An exact copy of the listing below is the answer, with the pictures removed.

> THE DATA
↓

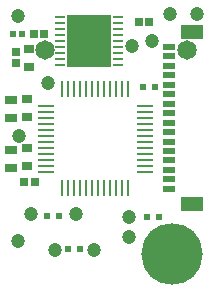
<source format=gts>
G04*
G04 #@! TF.GenerationSoftware,Altium Limited,Altium Designer,23.3.1 (30)*
G04*
G04 Layer_Color=8388736*
%FSLAX44Y44*%
%MOMM*%
G71*
G04*
G04 #@! TF.SameCoordinates,EE50F138-8671-4C82-A0EB-FFF9DC3D7C88*
G04*
G04*
G04 #@! TF.FilePolarity,Negative*
G04*
G01*
G75*
%ADD14R,1.0414X0.5334*%
%ADD15R,0.5153X0.4725*%
%ADD18R,1.4620X0.2794*%
%ADD19R,0.2794X1.4620*%
%ADD20R,3.7592X4.4450*%
%ADD21R,0.8080X0.2548*%
%ADD22R,0.9000X0.8000*%
%ADD25R,0.5000X0.6000*%
%ADD26C,1.9000*%
%ADD27R,1.8542X1.1430*%
%ADD28R,0.7532X0.7532*%
%ADD29C,1.2032*%
%ADD30R,1.0532X0.6532*%
%ADD31R,0.8032X0.7532*%
%ADD32C,1.6532*%
%ADD33C,5.2032*%
D14*
X142500Y207500D02*
D03*
Y199500D02*
D03*
Y191500D02*
D03*
Y183500D02*
D03*
Y175500D02*
D03*
Y167500D02*
D03*
Y159500D02*
D03*
Y151500D02*
D03*
Y143500D02*
D03*
Y135500D02*
D03*
Y127500D02*
D03*
Y119500D02*
D03*
Y111500D02*
D03*
Y103500D02*
D03*
Y95500D02*
D03*
Y87500D02*
D03*
D15*
X10214Y218500D02*
D03*
X17786D02*
D03*
D18*
X122164Y157940D02*
D03*
Y152860D02*
D03*
Y147780D02*
D03*
Y142700D02*
D03*
Y137620D02*
D03*
Y132540D02*
D03*
Y127460D02*
D03*
Y122380D02*
D03*
Y117300D02*
D03*
Y112220D02*
D03*
Y107140D02*
D03*
Y102060D02*
D03*
X37836D02*
D03*
Y107140D02*
D03*
Y112220D02*
D03*
Y117300D02*
D03*
Y122380D02*
D03*
Y127460D02*
D03*
Y132540D02*
D03*
Y137620D02*
D03*
Y142700D02*
D03*
Y147780D02*
D03*
Y152860D02*
D03*
Y157940D02*
D03*
D19*
X107940Y87836D02*
D03*
X102860D02*
D03*
X97780D02*
D03*
X92700D02*
D03*
X87620D02*
D03*
X82540D02*
D03*
X77460D02*
D03*
X72380D02*
D03*
X67300D02*
D03*
X62220D02*
D03*
X57140D02*
D03*
X52060D02*
D03*
Y172164D02*
D03*
X57140D02*
D03*
X62220D02*
D03*
X67300D02*
D03*
X72380D02*
D03*
X77460D02*
D03*
X82540D02*
D03*
X87620D02*
D03*
X92700D02*
D03*
X97780D02*
D03*
X102860D02*
D03*
X107940D02*
D03*
D20*
X74750Y212750D02*
D03*
D21*
X99491Y233070D02*
D03*
Y227990D02*
D03*
Y222910D02*
D03*
Y217830D02*
D03*
Y212750D02*
D03*
Y207670D02*
D03*
Y202590D02*
D03*
Y197510D02*
D03*
Y192430D02*
D03*
X50009D02*
D03*
Y197510D02*
D03*
Y202590D02*
D03*
Y207670D02*
D03*
Y212750D02*
D03*
Y217830D02*
D03*
Y222910D02*
D03*
Y227990D02*
D03*
Y233070D02*
D03*
D22*
X22250Y163250D02*
D03*
Y148250D02*
D03*
X24000Y191000D02*
D03*
Y206000D02*
D03*
X22250Y107000D02*
D03*
Y122000D02*
D03*
D25*
X57000Y36500D02*
D03*
X67000D02*
D03*
X124000Y63500D02*
D03*
X134000D02*
D03*
X130500Y173750D02*
D03*
X120500D02*
D03*
X39250Y64750D02*
D03*
X49250D02*
D03*
D26*
X154500Y32000D02*
G03*
X154500Y32000I-9500J0D01*
G01*
D27*
X161700Y220000D02*
D03*
Y75000D02*
D03*
D28*
X12500Y194000D02*
D03*
Y203000D02*
D03*
D29*
X14250Y43500D02*
D03*
X15000Y132500D02*
D03*
X40000Y177250D02*
D03*
X110750Y208000D02*
D03*
X128000Y212250D02*
D03*
X14250Y234000D02*
D03*
X45500Y35250D02*
D03*
X78500D02*
D03*
X108500Y64000D02*
D03*
Y46250D02*
D03*
X165750Y235500D02*
D03*
X143000D02*
D03*
X25250Y66250D02*
D03*
X64000D02*
D03*
D30*
X8750Y147500D02*
D03*
Y162500D02*
D03*
Y120250D02*
D03*
Y105250D02*
D03*
D31*
X28000Y218250D02*
D03*
X36500D02*
D03*
X116750Y228750D02*
D03*
X125250D02*
D03*
X28500Y93000D02*
D03*
X20000D02*
D03*
D32*
X157500Y205000D02*
D03*
X37500D02*
D03*
D33*
X145000Y32000D02*
D03*
M02*

</source>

↑

> COMPLETED EXERCISE
<source format=gts>
G04*
G04 #@! TF.GenerationSoftware,Altium Limited,Altium Designer,23.3.1 (30)*
G04*
G04 Layer_Color=8388736*
%FSLAX44Y44*%
%MOMM*%
G71*
G04*
G04 #@! TF.SameCoordinates,EE50F138-8671-4C82-A0EB-FFF9DC3D7C88*
G04*
G04*
G04 #@! TF.FilePolarity,Negative*
G04*
G01*
G75*
%ADD14R,1.0414X0.5334*%
%ADD15R,0.5153X0.4725*%
%ADD18R,1.4620X0.2794*%
%ADD19R,0.2794X1.4620*%
%ADD20R,3.7592X4.4450*%
%ADD21R,0.8080X0.2548*%
%ADD22R,0.9000X0.8000*%
%ADD25R,0.5000X0.6000*%
%ADD26C,1.9000*%
%ADD27R,1.8542X1.1430*%
%ADD28R,0.7532X0.7532*%
%ADD29C,1.2032*%
%ADD30R,1.0532X0.6532*%
%ADD31R,0.8032X0.7532*%
%ADD32C,1.6532*%
%ADD33C,5.2032*%
D14*
X142500Y207500D02*
D03*
Y199500D02*
D03*
Y191500D02*
D03*
Y183500D02*
D03*
Y175500D02*
D03*
Y167500D02*
D03*
Y159500D02*
D03*
Y151500D02*
D03*
Y143500D02*
D03*
Y135500D02*
D03*
Y127500D02*
D03*
Y119500D02*
D03*
Y111500D02*
D03*
Y103500D02*
D03*
Y95500D02*
D03*
Y87500D02*
D03*
D15*
X10214Y218500D02*
D03*
X17786D02*
D03*
D18*
X122164Y157940D02*
D03*
Y152860D02*
D03*
Y147780D02*
D03*
Y142700D02*
D03*
Y137620D02*
D03*
Y132540D02*
D03*
Y127460D02*
D03*
Y122380D02*
D03*
Y117300D02*
D03*
Y112220D02*
D03*
Y107140D02*
D03*
Y102060D02*
D03*
X37836D02*
D03*
Y107140D02*
D03*
Y112220D02*
D03*
Y117300D02*
D03*
Y122380D02*
D03*
Y127460D02*
D03*
Y132540D02*
D03*
Y137620D02*
D03*
Y142700D02*
D03*
Y147780D02*
D03*
Y152860D02*
D03*
Y157940D02*
D03*
D19*
X107940Y87836D02*
D03*
X102860D02*
D03*
X97780D02*
D03*
X92700D02*
D03*
X87620D02*
D03*
X82540D02*
D03*
X77460D02*
D03*
X72380D02*
D03*
X67300D02*
D03*
X62220D02*
D03*
X57140D02*
D03*
X52060D02*
D03*
Y172164D02*
D03*
X57140D02*
D03*
X62220D02*
D03*
X67300D02*
D03*
X72380D02*
D03*
X77460D02*
D03*
X82540D02*
D03*
X87620D02*
D03*
X92700D02*
D03*
X97780D02*
D03*
X102860D02*
D03*
X107940D02*
D03*
D20*
X74750Y212750D02*
D03*
D21*
X99491Y233070D02*
D03*
Y227990D02*
D03*
Y222910D02*
D03*
Y217830D02*
D03*
Y212750D02*
D03*
Y207670D02*
D03*
Y202590D02*
D03*
Y197510D02*
D03*
Y192430D02*
D03*
X50009D02*
D03*
Y197510D02*
D03*
Y202590D02*
D03*
Y207670D02*
D03*
Y212750D02*
D03*
Y217830D02*
D03*
Y222910D02*
D03*
Y227990D02*
D03*
Y233070D02*
D03*
D22*
X22250Y163250D02*
D03*
Y148250D02*
D03*
X24000Y191000D02*
D03*
Y206000D02*
D03*
X22250Y107000D02*
D03*
Y122000D02*
D03*
D25*
X57000Y36500D02*
D03*
X67000D02*
D03*
X124000Y63500D02*
D03*
X134000D02*
D03*
X130500Y173750D02*
D03*
X120500D02*
D03*
X39250Y64750D02*
D03*
X49250D02*
D03*
D26*
X154500Y32000D02*
G03*
X154500Y32000I-9500J0D01*
G01*
D27*
X161700Y220000D02*
D03*
Y75000D02*
D03*
D28*
X12500Y194000D02*
D03*
Y203000D02*
D03*
D29*
X14250Y43500D02*
D03*
X15000Y132500D02*
D03*
X40000Y177250D02*
D03*
X110750Y208000D02*
D03*
X128000Y212250D02*
D03*
X14250Y234000D02*
D03*
X45500Y35250D02*
D03*
X78500D02*
D03*
X108500Y64000D02*
D03*
Y46250D02*
D03*
X165750Y235500D02*
D03*
X143000D02*
D03*
X25250Y66250D02*
D03*
X64000D02*
D03*
D30*
X8750Y147500D02*
D03*
Y162500D02*
D03*
Y120250D02*
D03*
Y105250D02*
D03*
D31*
X28000Y218250D02*
D03*
X36500D02*
D03*
X116750Y228750D02*
D03*
X125250D02*
D03*
X28500Y93000D02*
D03*
X20000D02*
D03*
D32*
X157500Y205000D02*
D03*
X37500D02*
D03*
D33*
X145000Y32000D02*
D03*
M02*

</source>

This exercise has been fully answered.